Another surge could push the token’s price even higher, especially if bulls hold key support levels in the face of prevailing market conditions. If not, a fresh downside could push prices to new lows below $2.00.

Analyst says Tezos could rally 450% or more

The above outlook is shared by crypto analyst Ali Martinez.
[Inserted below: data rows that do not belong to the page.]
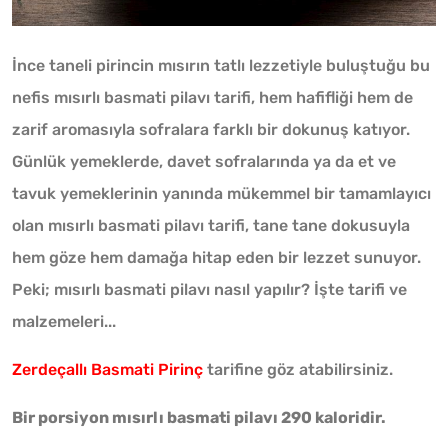
İnce taneli pirincin mısırın tatlı lezzetiyle buluştuğu bu
nefis mısırlı basmati pilavı tarifi, hem hafifliği hem de
zarif aromasıyla sofralara farklı bir dokunuş katıyor.
Günlük yemeklerde, davet sofralarında ya da et ve
tavuk yemeklerinin yanında mükemmel bir tamamlayıcı
olan mısırlı basmati pilavı tarifi, tane tane dokusuyla
hem göze hem damağa hitap eden bir lezzet sunuyor.
Peki; mısırlı basmati pilavı nasıl yapılır? İşte tarifi ve
malzemeleri...
Zerdeçallı Basmati Pirinç
tarifine göz atabilirsiniz.
Bir porsiyon mısırlı basmati pilavı 290 kaloridir.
According to the analyst, the XTZ price on the weekly log suggests a potential 450%+ jump if bulls hold to keep prices within an ascending channel since October 2019.

If the channel’s lower edge around $2.50 continues to hold, XTZ could rise to the pattern’s upper trendline at $13.6,” he noted on Twitter before the coins bounce above $3.00.

As outlined by the analyst, the upside to the channel’s upper boundary could mean a massive rally in the region of 458%. Has Tezos rallied this hard before?

In September 2020, Tezos‘ price fell more than 60% before a huge rally took it from lows of $1.70 to highs above $8.00. The bull market bounce from that bottom topped with XTZ price more than 430% up around April 2021.

The lower trendline that has acted as support as recently in September last year could yet offer the buffer bulls require to make another upside assault.

But if downside pressure, likely from macro factors such as the Russia-Ukraine crisis, Fed’s rate hikes, and negative crypto regulations, hits, Martinez says to expect a drop below $2.00.

Breaking the $2.5 support can result in a correction to $1.80,” he tweeted.